Il est extrêmement difficile de faire des généralités : je ne me prononcerai donc pas. Je vous répondrai par un exemple. Les personnes qui s'expriment sur le numérique dans le secteur de la santé expriment tout d'abord des frustrations.
Il y a dix-huit ans, j'ai été embauché à la clinique Pasteur de Toulouse comme informaticien. Un schéma directeur du numérique avait été élaboré par la société de conseil Ernst & Young. J'y ai opposé une autre solution : j'ai proposé de construire notre propre dossier patient informatisé, d'en faire une start-up, d'industrialiser cette solution, puis de la déployer dans d'autres établissements en France. Nous l'avons fait. L'ensemble des professionnels de santé ne croyait pas possible de créer notre propre dossier patient informatisé. Ce processus a pris du temps, il a donc fallu rester humble et gérer les frustrations des professionnels de santé. Plusieurs années après, les médecins considèrent cet outil comme indispensable et se prononcent tous en faveur de la numérisation. La première phase est donc la résistance, puis s'en suivent la frustration et enfin la réussite et la capacité à développer une activité.

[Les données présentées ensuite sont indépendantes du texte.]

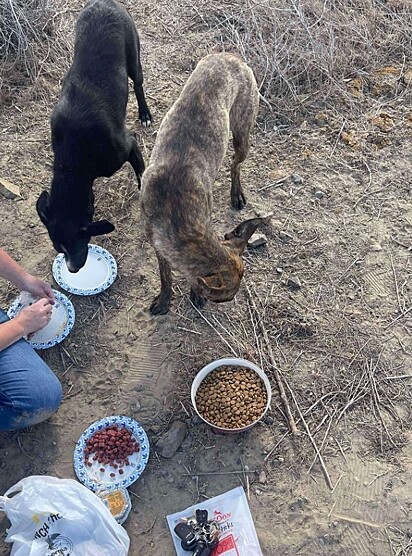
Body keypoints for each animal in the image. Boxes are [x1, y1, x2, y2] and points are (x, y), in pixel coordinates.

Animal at [37, 0, 151, 272]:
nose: (72, 269)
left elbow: (141, 173)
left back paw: (144, 113)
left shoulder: (128, 146)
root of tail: (104, 3)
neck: (72, 166)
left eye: (79, 244)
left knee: (138, 83)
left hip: (133, 54)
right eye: (59, 249)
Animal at [140, 53, 266, 314]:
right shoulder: (157, 244)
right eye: (224, 298)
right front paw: (165, 299)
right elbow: (165, 275)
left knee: (235, 165)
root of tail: (231, 56)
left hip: (242, 137)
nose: (230, 301)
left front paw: (193, 295)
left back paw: (236, 193)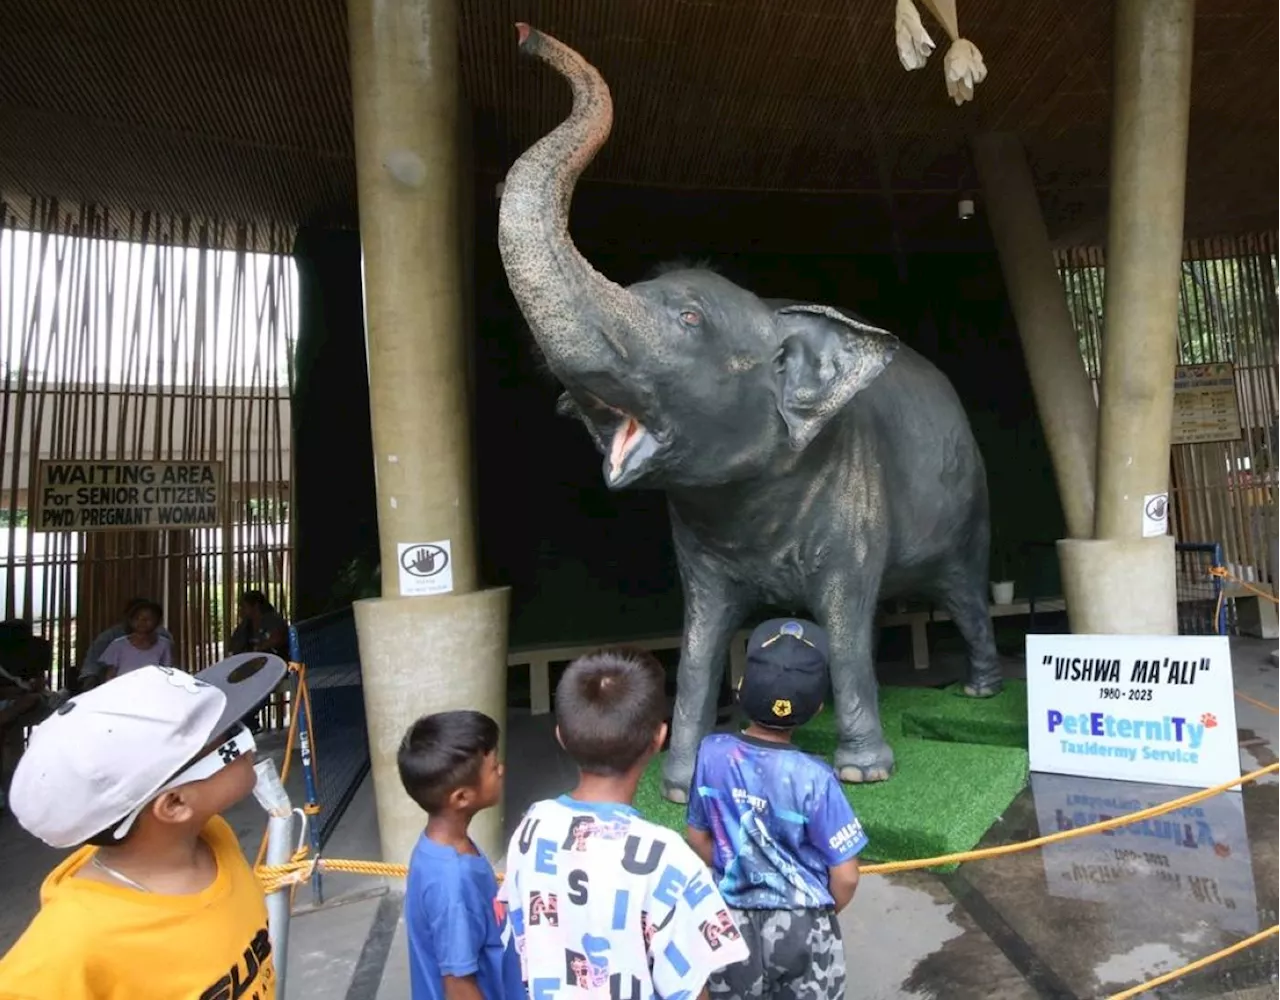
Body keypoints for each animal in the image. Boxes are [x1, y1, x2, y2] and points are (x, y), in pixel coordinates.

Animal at [496, 25, 998, 804]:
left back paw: (978, 693)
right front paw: (677, 787)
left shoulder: (852, 491)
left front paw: (864, 773)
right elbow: (701, 635)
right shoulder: (698, 544)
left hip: (970, 506)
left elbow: (843, 614)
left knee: (965, 593)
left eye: (689, 318)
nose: (524, 33)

Ensuite, nous avons proposé de développer un outil pour les patients. À nouveau, les professionnels de santé ont opposé de la résistance. Le taux d'adhésion des patients à cet outil a été d'environ 90%, alors même que la moyenne d'âge des patients se situait autour de 65 ans. L'outil leur a simplifié la vie et nous avons mis en place des métiers numériques de soignants qui humanisent l'outil. La résistance s'est donc dissipée, alors que le lancement du projet avait suscité un tollé auprès des professionnels de santé.
Dès lors qu'ils constatent la sincérité dans les engagements et les valeurs, et dès lors qu'ils sentent que l'outil dispose d'une vraie capacité à être utilisé dans le réel, les professionnels de santé accompagnent le changement. Il faut cependant faire preuve de sincérité, d'engagement et montrer des valeurs humanistes et de terrain. Cela est vrai dans le numérique et cela est vrai dans tous les secteurs. Il faut recréer la confiance collective dans le fait que nous allons nous en sortir.